On the 30th anniversary of bus deregulation, campaigners are calling on MPs to ‘take control of our buses’ by opposing the government ban on new public bus companies. Here in North Tyneside Alan Campbell MP, Mary Glindon MP and elected Mayor Norma Redfearn have joined the campaign.
The government wants the Bus Services Bill currently being debated to include Clause 21 which would stop English local authorities from setting up new municipal companies. The clause was defeated in the House of Lords but has been introduced again in the Commons.
The Transport Act 1985 was implemented on October 26th, 1986. Since deregulation, fares have risen well above inflation and many routes have been cut.
Alan Campbell MP said "It's absurd that after 30 years of the failures of private bus companies, the government is ruling out new public ownership of buses. It's time to take control of our buses and run them for people not profit. All councils should be not just allowed but encouraged to follow the lead of the public ownership success stories in Nottingham and Reading. I’d also like to thank the Tyne and Wear Public Transport Group who have worked so hard to keep this issue in the public eye.”

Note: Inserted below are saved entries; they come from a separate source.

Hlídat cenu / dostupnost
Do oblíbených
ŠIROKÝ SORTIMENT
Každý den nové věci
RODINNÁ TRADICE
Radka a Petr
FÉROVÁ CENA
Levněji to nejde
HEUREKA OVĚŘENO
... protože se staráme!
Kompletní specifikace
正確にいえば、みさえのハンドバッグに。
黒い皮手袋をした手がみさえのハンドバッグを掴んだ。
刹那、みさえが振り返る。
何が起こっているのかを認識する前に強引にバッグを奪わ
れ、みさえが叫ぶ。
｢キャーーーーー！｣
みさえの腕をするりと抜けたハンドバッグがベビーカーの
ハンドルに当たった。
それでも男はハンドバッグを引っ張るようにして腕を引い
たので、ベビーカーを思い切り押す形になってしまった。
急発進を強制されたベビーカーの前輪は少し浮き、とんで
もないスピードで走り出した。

While buses are privatised in most towns and cities across the UK, there are 12 local authority-owned bus companies, for example in Edinburgh, Nottingham and Blackpool. In 4 of the last 5 years, local authority run buses have won Bus Operator of the Year at the Bus Awards.
Research from Transport for Quality of Life suggests we could save £506 million a year from buses outside London by bringing them into public ownership.
Elected Mayor Norma Redfearn said “I’ve recently written to Lord Ahmad at the Department for Transport to signal North Tyneside Council’s opposition to Clause 21. One of the biggest issues facing residents in North Tyneside is the lack of decent bus services. It should be about passengers not profit.”
Polling shows that 57% of the British public think local authorities should be allowed to set up new public bus companies – as opposed to 22% who don’t believe they should have this power. Amongst Conservatives, the majority still oppose Clause 21. Over four times as many people want more public ownership of buses than want more private ownership (46% to 11%). 26% want to see no change.